TASK BRIEF |
Could you restate word for word each line from the top of the listing below through the line containing "biochemical imprinting. In: International"? Keep the pictures out.

DATA SECTION START

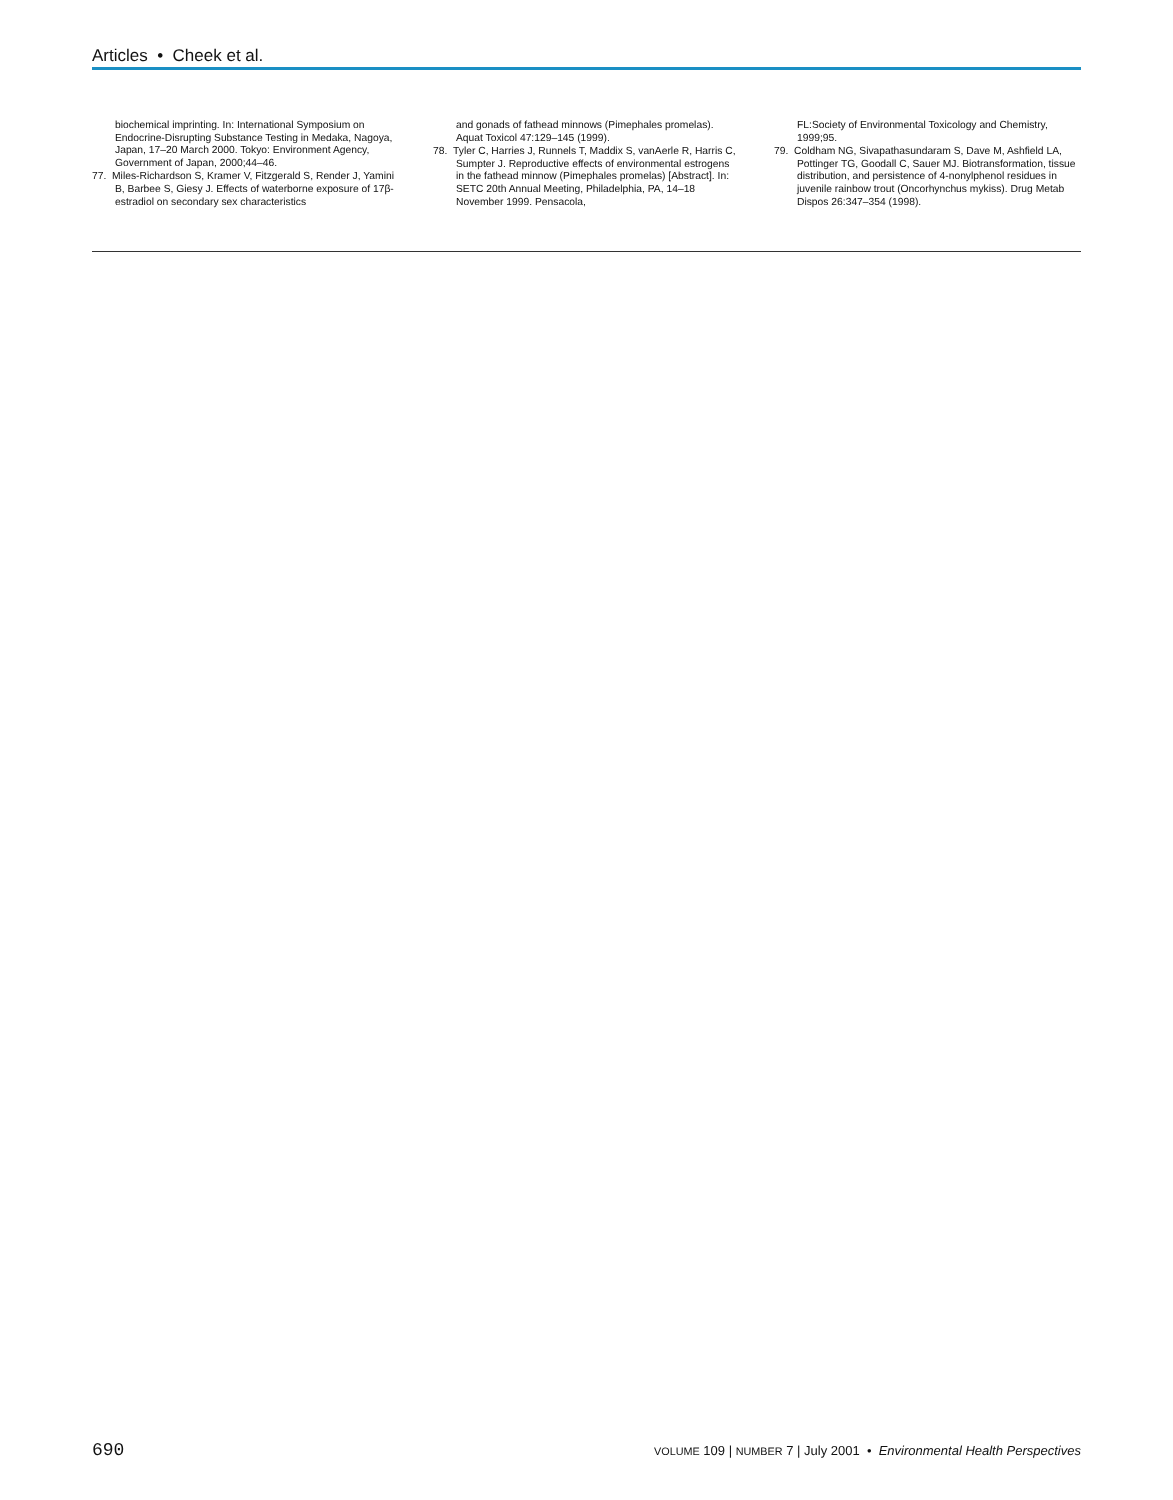Articles • Cheek et al.
biochemical imprinting. In: International Symposium on Endocrine-Disrupting Substance Testing in Medaka, Nagoya, Japan, 17–20 March 2000. Tokyo: Environment Agency, Government of Japan, 2000;44–46.
77. Miles-Richardson S, Kramer V, Fitzgerald S, Render J, Yamini B, Barbee S, Giesy J. Effects of waterborne exposure of 17β-estradiol on secondary sex characteristics
and gonads of fathead minnows (Pimephales promelas). Aquat Toxicol 47:129–145 (1999).
78. Tyler C, Harries J, Runnels T, Maddix S, vanAerle R, Harris C, Sumpter J. Reproductive effects of environmental estrogens in the fathead minnow (Pimephales promelas) [Abstract]. In: SETC 20th Annual Meeting, Philadelphia, PA, 14–18 November 1999. Pensacola,
FL:Society of Environmental Toxicology and Chemistry, 1999;95.
79. Coldham NG, Sivapathasundaram S, Dave M, Ashfield LA, Pottinger TG, Goodall C, Sauer MJ. Biotransformation, tissue distribution, and persistence of 4-nonylphenol residues in juvenile rainbow trout (Oncorhynchus mykiss). Drug Metab Dispos 26:347–354 (1998).
690 VOLUME 109 | NUMBER 7 | July 2001 • Environmental Health Perspectives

DATA SECTION END

RESPONSE TO THE EXERCISE |
Articles • Cheek et al.
biochemical imprinting. In: International Symposium on Endocrine-Disrupting Substance Testing in Medaka, Nagoya, Japan, 17–20 March 2000. Tokyo: Environment Agency, Government of Japan, 2000;44–46.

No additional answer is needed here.